SINGAPORE - While Singaporeans can be compassionate, they lack a sense of community, said charity veteran Gerard Ee.
This, in turn, has created a culture where "everything is transactional", he told MyPaper in an interview earlier this month.
Three weeks ago, a BBC News Magazine article which claimed there was a "massive compassion deficit" in Singapore sparked a bout of national soul-searching, with citizens, politicians and even Prime Minister Lee Hsien Loong weighing in.
Mr Ee's take on this? "We are quite shy and don't always help, but if asked we would."
But the same Singaporean who would help his neighbour in an accident would get extremely annoyed if the same neighbour washed a car and the soapy water trickled into his compound, he said.
Whenever there's a tragedy, people here always seem to respond with donations, said Mr Ee. But when it comes to working together as a community, "somehow, that is missing".
"Everyone now just wants to 'chiong' and put 'me' first," he said, using the Hokkien slang word for working or playing hard.
Mr Ee, the son of the late philanthropist Ee Peng Liang, lamented that many Singaporeans have "lost (their) senses" and developed a transactional attitude to life.
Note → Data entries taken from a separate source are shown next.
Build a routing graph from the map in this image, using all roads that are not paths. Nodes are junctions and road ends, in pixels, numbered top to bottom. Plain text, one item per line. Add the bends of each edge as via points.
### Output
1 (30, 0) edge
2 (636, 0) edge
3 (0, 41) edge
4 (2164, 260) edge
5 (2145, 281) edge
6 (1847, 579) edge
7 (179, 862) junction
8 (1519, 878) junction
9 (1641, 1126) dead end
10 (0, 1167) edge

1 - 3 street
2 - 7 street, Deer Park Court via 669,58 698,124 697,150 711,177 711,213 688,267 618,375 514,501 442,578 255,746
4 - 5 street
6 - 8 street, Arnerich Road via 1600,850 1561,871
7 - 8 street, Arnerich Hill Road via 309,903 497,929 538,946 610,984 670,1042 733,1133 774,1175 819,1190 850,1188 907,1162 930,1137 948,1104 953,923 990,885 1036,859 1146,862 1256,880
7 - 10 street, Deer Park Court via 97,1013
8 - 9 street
"We don't even think about having children as a natural process of life. Now it's about: 'What incentives are you giving to me?'" he said, referring to the Baby Bonus.
He said some people had objected to the Public Transport Council's approving fare increases in January, citing increasing train breakdowns. Singaporeans "have to be realistic" that, as the rail system ages, more problems will crop up, said Mr Ee, who chairs the council. "Over time, people have to be less uptight and accept that, in life, there will be glitches," he said.
One problem is that many have "left community forming to the Government, when it's up to us to form the community".
Singaporeans "need to look out for one another more", he said, likening the nation to an army platoon competing with others in a race.
The best performing platoon would not be the one that reaches the finish line first, thanks to the stronger soldiers running ahead, rather "the one that runs together, with the strong helping the weak".
It is not just people, but also charities that need to be inclusive, added Mr Ee, who used to chair the National Kidney Foundation and is the chairman of Council for Third Age and Canossian School.
Many of them are stuck in an old model where they "scale down or help only those who are poor" - a mindset that stems from Singapore's early days when charities bore most of the burden in helping the needy.
Now that there is more government help for the poor, charities need to shift towards helping all who need the services, regardless of income level, with subsidies for the poor.
"Then, the starting point is designing a programme to optimise charities and help the maximum number of people," he said.
There have been attempts at self-innovation in the charity sector, but it is not happening fast enough to meet society's needs.
"We have really lost ground over the years... the non-governmental organisations and civil societies have to get up to speed," he said.